This method is used to convert the OutputFormatEnum enum to the ResultFormat enum, which is what is actually used for the TransformRequest. This allows us to use different string values in the two enum classes to maintain backend compatibility

class DeliveryEnum(value, names=<not given>, *values, module=None, qualname=None, type=None, start=1, boundary=None)[source]

Bases: str, Enum

LocalCache = 'LocalCache'

Download the files to the local computer and store them in the cache. Transform requests will return paths to these files in the cache

URLs = 'URLs'

Return URLs to the files stored in the ServiceX object store

field Codegen: str | None = None

Code generator name to be applied across all of the samples, if applicable. Generally users don’t need to specify this. It is implied by the query class

field OutputFormat: OutputFormatEnum = OutputFormatEnum.root_ttree

Output format for the transform request.

field Delivery: DeliveryEnum = DeliveryEnum.LocalCache

Specifies the delivery method for the output files.

field OutputDirectory: str | None = None

Directory to output a yaml file describing the output files.

field OutFilesetName: str = 'servicex_fileset'

Name of the yaml file that will be created in the output directory.

pydantic model servicex.databinder_models.Sample[source]

Bases: BaseModel

Represents a single transform request within a larger submission.

Create a new model by parsing and validating input data from keyword arguments.

Raises [ValidationError][pydantic_core.ValidationError] if the input data cannot be validated to form a valid model.

self is explicitly positional-only to allow self as a field name.

Validators:
field Name: str [Required]

The name of the sample. This makes it easier to identify the sample in the output.

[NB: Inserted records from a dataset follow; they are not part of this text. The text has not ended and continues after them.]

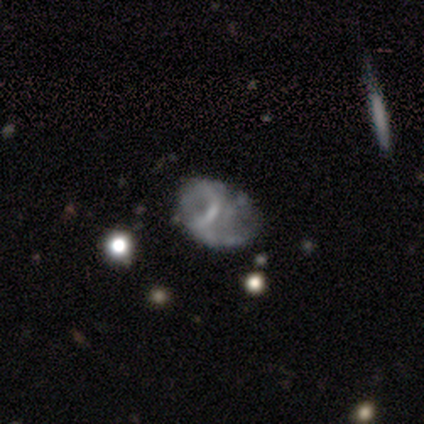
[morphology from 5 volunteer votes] Smooth or featured? featured or disk (60%)
Edge-on disk? no (100%)
Bar? weak (67%)
Spiral arms? yes (67%)
Spiral winding? medium (50%, tied with loose)
Spiral arm count? 2 (50%, tied with can't tell)
Bulge size? none (67%)
Merging? none (80%)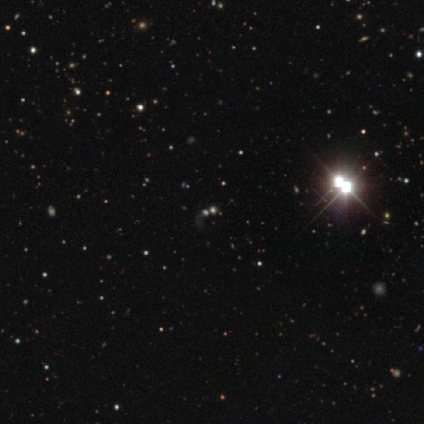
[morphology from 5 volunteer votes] Smooth or featured? star or artifact (100%)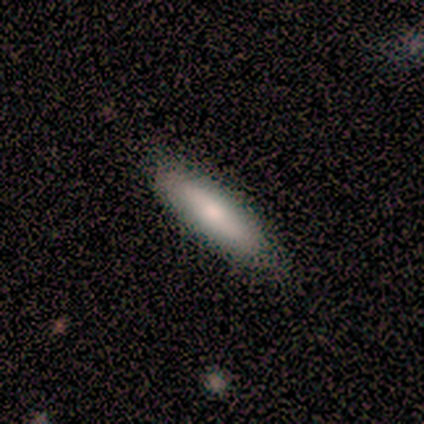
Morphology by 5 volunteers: A smooth galaxy with no disk features (40%, tied with featured or disk) that is in between round and cigar-shaped (50%, tied with cigar-shaped).

Vote fractions:
- Smooth or featured? smooth: 40% (tied) / featured or disk: 40% (tied) / star or artifact: 20%
- How rounded? in between: 50% (tied) / cigar-shaped: 50% (tied) / round: 0%
- Merging? none: 100% / minor disturbance: 0% / major disturbance: 0% / merger: 0%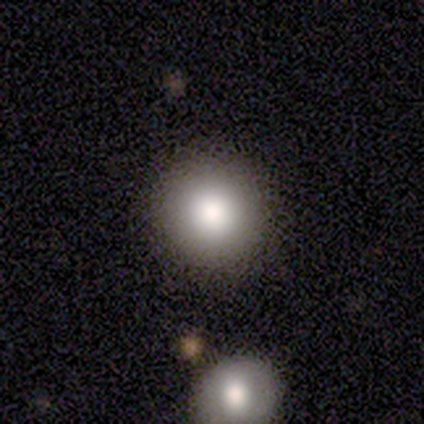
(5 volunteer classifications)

field Dataset: DataSetIdentifier | None = None

Dataset identifier for the sample

field NFiles: int | None = None

Limit the Number of files to be used in the sample. The DID Finder will guarantee the same files will be returned between each invocation. Set to None to use all files.

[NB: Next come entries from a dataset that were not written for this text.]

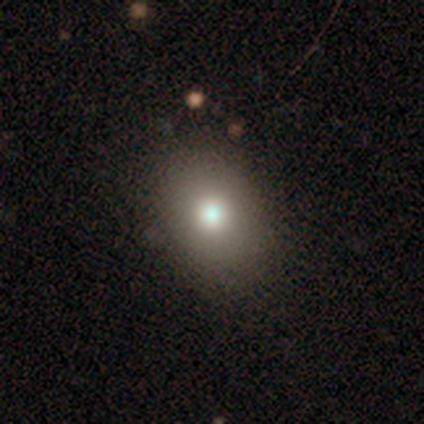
Volunteers were most divided on "how rounded": in between: 74%, round: 26%, cigar-shaped: 0%. More confident: smooth or featured — smooth (69%); merging — none (58%).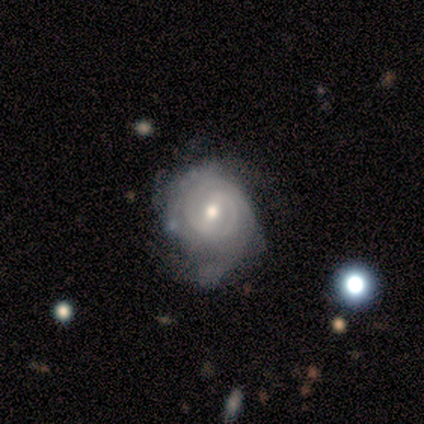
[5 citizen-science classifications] This is clearly a featured or disk galaxy (80%). It is clearly not viewed edge-on (100%). Bar: possibly weak (50%). Spiral arm pattern: clearly yes (100%). Spiral arm count: possibly 2 (50%). Spiral winding: possibly tight (50%, tied with medium). Central bulge: likely moderate (75%). Merging: likely minor disturbance (60%).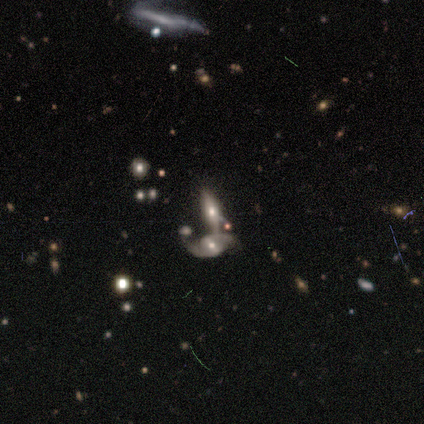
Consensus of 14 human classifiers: Morphology: type=featured or disk (64%); edge-on=no (78%); bar=weak (43%); spiral arms=yes (100%); winding=loose (71%); arm count=2 (86%); bulge=moderate (71%); merging=merger (64%).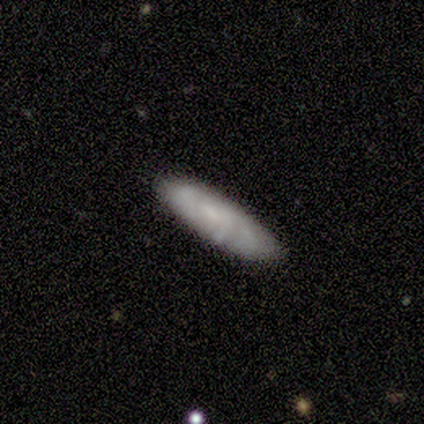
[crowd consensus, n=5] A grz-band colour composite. It shows a featured or disk galaxy (60%) with no bar (100%), medium (100%) spiral arms (50%, tied with no) and a small central bulge (50%, tied with none). Merging: none (80%).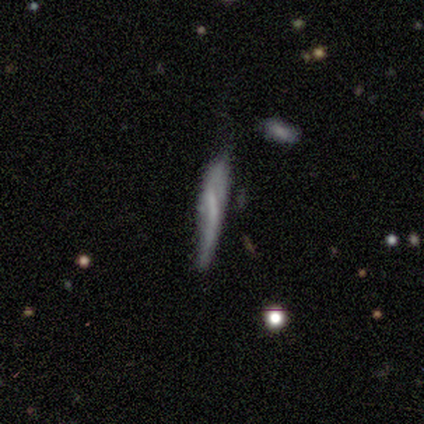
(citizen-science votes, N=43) Morphology: type=featured or disk (51%); edge-on=yes (59%); edge-on bulge=none (69%); merging=none (46%).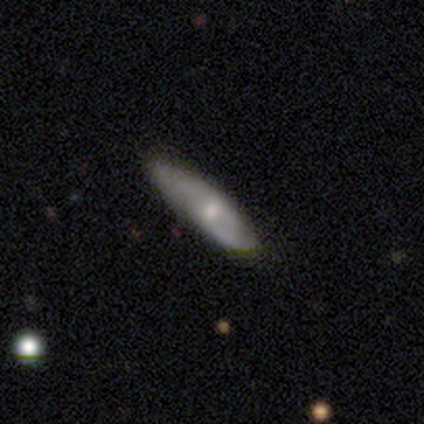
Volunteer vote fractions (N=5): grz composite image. It shows a smooth galaxy with no disk features (60%) that is in between round and cigar-shaped (67%). Merging: none (80%).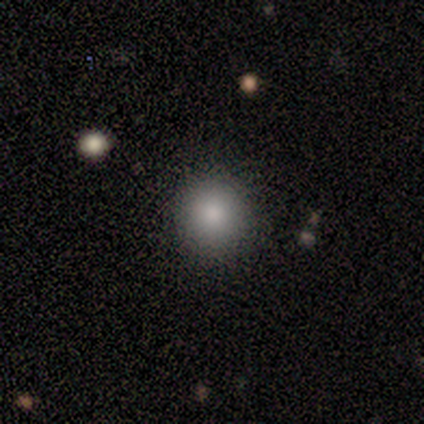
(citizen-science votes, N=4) Smooth or featured: smooth — 75% (featured or disk — 25%)
How rounded: round — 100%
Merging: none — 100%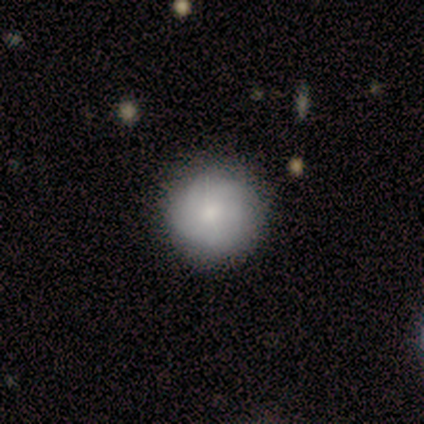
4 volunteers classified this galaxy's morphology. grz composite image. It shows a smooth galaxy with no disk features (100%) that is round (100%). Merging: none (100%).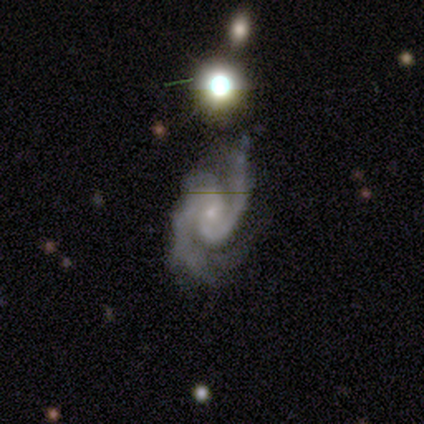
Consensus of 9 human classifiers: Overall: featured or disk (89%). Edge-on disk: no (100%). Bar: no (62%; weak 38%). Spiral arms: yes (100%). Spiral arm count: 2 (62%; 3 25%). Spiral winding: tight (38%, tied with medium). Bulge size: small (100%). Merging: none (88%).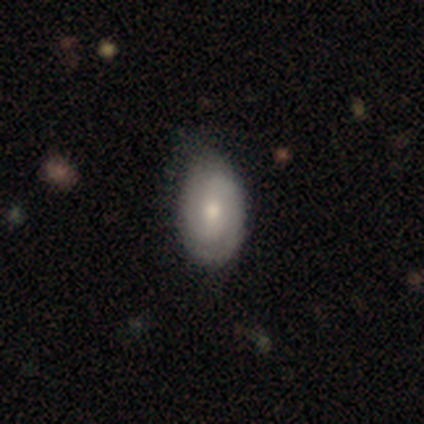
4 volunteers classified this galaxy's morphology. Smooth or featured? 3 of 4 (75%) said featured or disk. Edge-on disk? 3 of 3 (100%) said no. Bar? 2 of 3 (67%) said no. Spiral arms? 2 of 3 (67%) said yes. Spiral winding? 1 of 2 (50%, tied with medium) said tight. Spiral arm count? 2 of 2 (100%) said 2. Bulge size? 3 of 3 (100%) said moderate. Merging? 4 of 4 (100%) said none.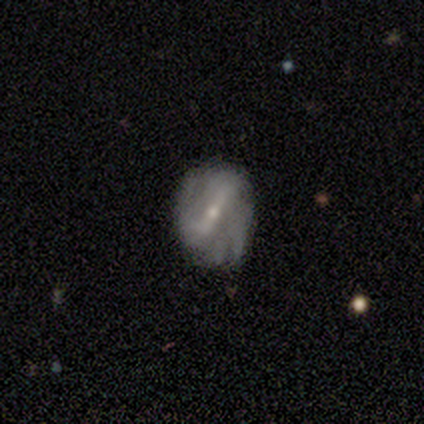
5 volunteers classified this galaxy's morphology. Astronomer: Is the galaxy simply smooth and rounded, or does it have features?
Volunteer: featured or disk — 80%.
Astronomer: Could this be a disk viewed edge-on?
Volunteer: no — 100%.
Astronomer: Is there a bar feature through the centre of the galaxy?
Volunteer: strong — 75%.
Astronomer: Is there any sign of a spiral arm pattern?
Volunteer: yes — 75%.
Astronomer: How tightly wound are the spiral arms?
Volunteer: tight — 67%.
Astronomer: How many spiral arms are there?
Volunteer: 2 — 67%.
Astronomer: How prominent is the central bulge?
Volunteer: small — 75%.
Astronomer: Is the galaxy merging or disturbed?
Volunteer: none — 80%.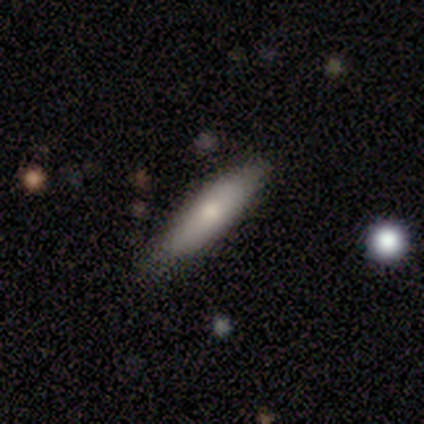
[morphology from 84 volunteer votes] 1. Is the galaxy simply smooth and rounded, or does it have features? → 69% smooth, 27% featured or disk, 4% star or artifact.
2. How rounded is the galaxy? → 83% cigar-shaped, 16% in between, 2% round.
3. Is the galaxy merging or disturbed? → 74% none, 20% minor disturbance, 6% major disturbance, 0% merger.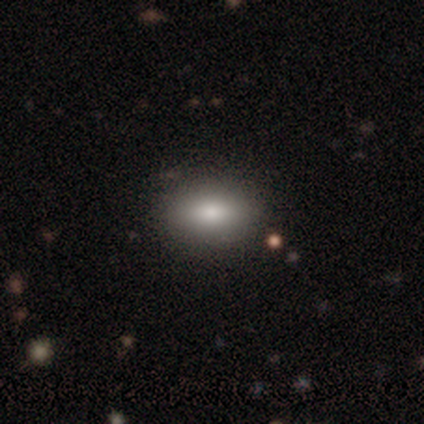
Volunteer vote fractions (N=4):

field Query: str | QueryStringGenerator | None = None

Query string or query generator for the sample.

field IgnoreLocalCache: bool = False

Flag to ignore local cache.

field Codegen: str | None = None

Code generator name, if applicable. Generally users don’t need to specify this. It is implied by the query class

field RucioDID: str | None = None
Rucio Dataset Identifier, if applicable.

Deprecated: Use ‘Dataset’ instead.

field XRootDFiles: str | List[str] | None = None
XRootD file(s) associated with the sample.

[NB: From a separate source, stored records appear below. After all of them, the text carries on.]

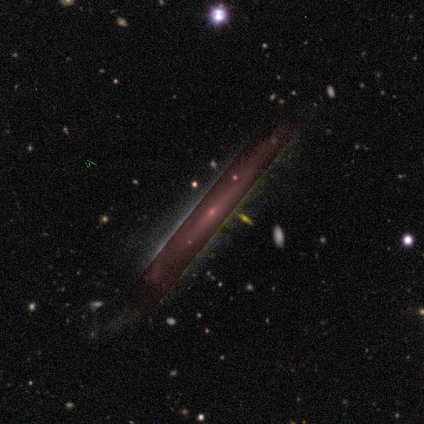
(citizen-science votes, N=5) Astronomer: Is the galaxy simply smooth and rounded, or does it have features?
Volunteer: smooth — 40%, tied with star or artifact at 40%.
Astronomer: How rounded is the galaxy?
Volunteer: round — 50%, tied with cigar-shaped at 50%.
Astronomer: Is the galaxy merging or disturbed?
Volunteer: none — 67%.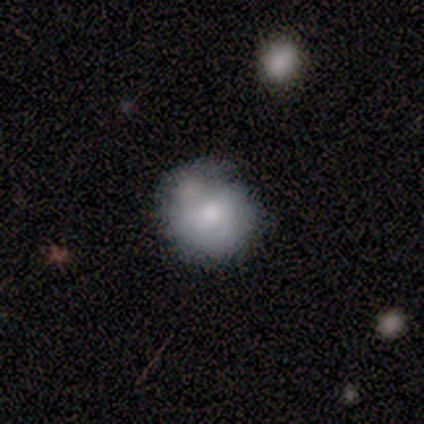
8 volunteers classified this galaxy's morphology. Overall: featured or disk (50%; smooth 38%). Edge-on disk: no (75%). Bar: no (100%). Spiral arms: no (100%). Bulge size: large (33%, tied with moderate and small). Merging: none (43%; merger 29%).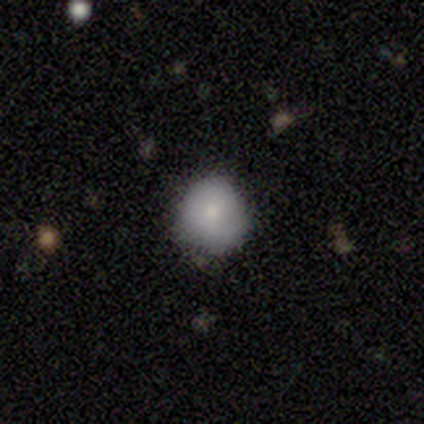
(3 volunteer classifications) This is likely a smooth galaxy (67%). How rounded: clearly round (100%). Merging: clearly none (100%).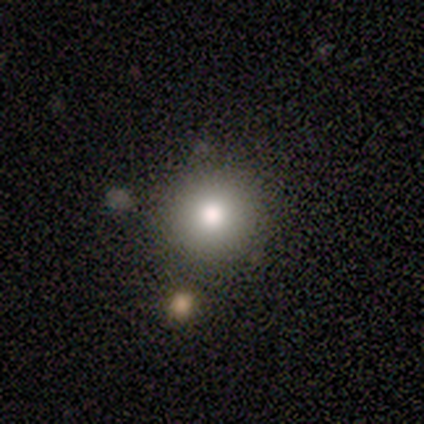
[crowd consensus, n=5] smooth_or_featured: smooth (p=0.60) [alt: star or artifact p=0.40]
how_rounded: round (p=1.00)
merging: none (p=0.67) [alt: minor disturbance p=0.33]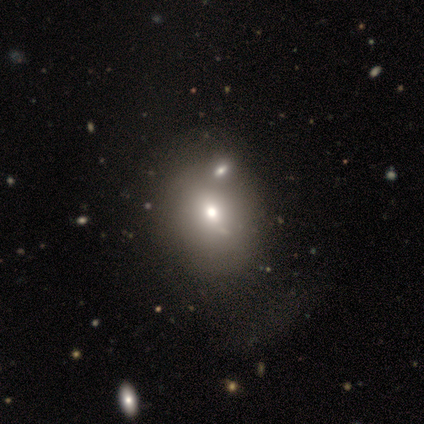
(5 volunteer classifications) Smooth or featured? 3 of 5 (60%) said smooth. How rounded? 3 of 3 (100%) said round. Merging? 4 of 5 (80%) said none.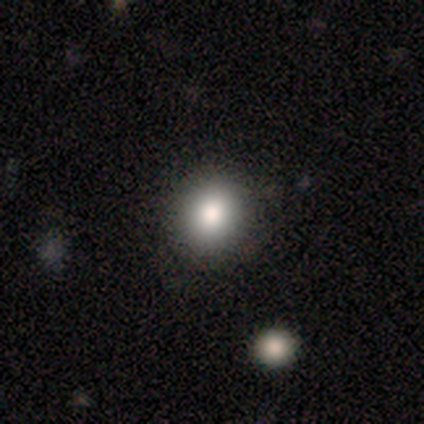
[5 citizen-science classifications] A smooth galaxy with no disk features (80%) that is round (75%).

Vote fractions:
- Smooth or featured? smooth: 80% / star or artifact: 20% / featured or disk: 0%
- How rounded? round: 75% / in between: 25% / cigar-shaped: 0%
- Merging? none: 100% / minor disturbance: 0% / major disturbance: 0% / merger: 0%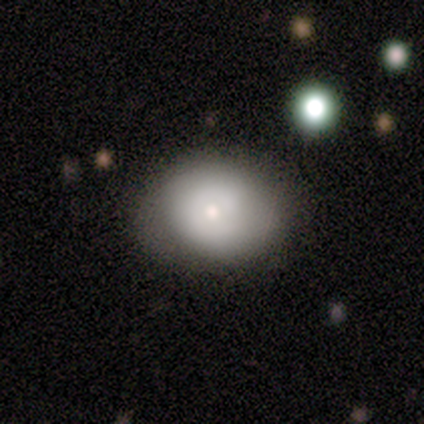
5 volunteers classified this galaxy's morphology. Overall: smooth (80%). How rounded: round (50%, tied with in between). Merging: none (60%; minor disturbance 40%).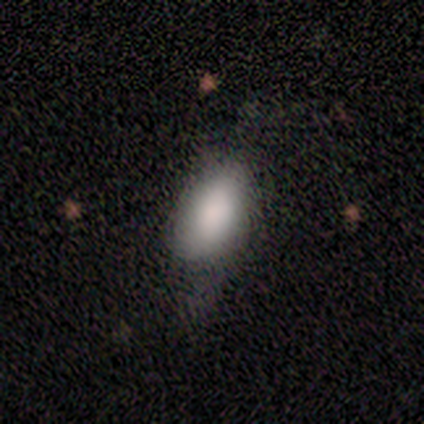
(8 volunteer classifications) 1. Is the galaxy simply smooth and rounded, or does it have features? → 75% smooth, 25% featured or disk, 0% star or artifact.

Deprecated: Use ‘Dataset’ instead.

property dataset_identifier: DataSetIdentifier

Access the dataset identifier for the sample.

validator validate_did_xor_file  »  all fields[source]

Ensure that only one of Dataset, RootFile, or RucioDID is specified. :param values: :return:

validator truncate_long_sample_name  »  Name[source]

Truncate sample name to 128 characters if exceed Print warning message

pydantic model servicex.databinder_models.ServiceXSpec[source]

Bases: BaseModel

ServiceX Submission Specification - pass this into the ServiceX deliver function

Create a new model by parsing and validating input data from keyword arguments.

Raises [ValidationError][pydantic_core.ValidationError] if the input data cannot be validated to form a valid model.

self is explicitly positional-only to allow self as a field name.

field General: General = General(Codegen=None, OutputFormat=<OutputFormatEnum.root_ttree: 'root-ttree'>, Delivery=<DeliveryEnum.LocalCache: 'LocalCache'>, OutputDirectory=None, OutFilesetName='servicex_fileset')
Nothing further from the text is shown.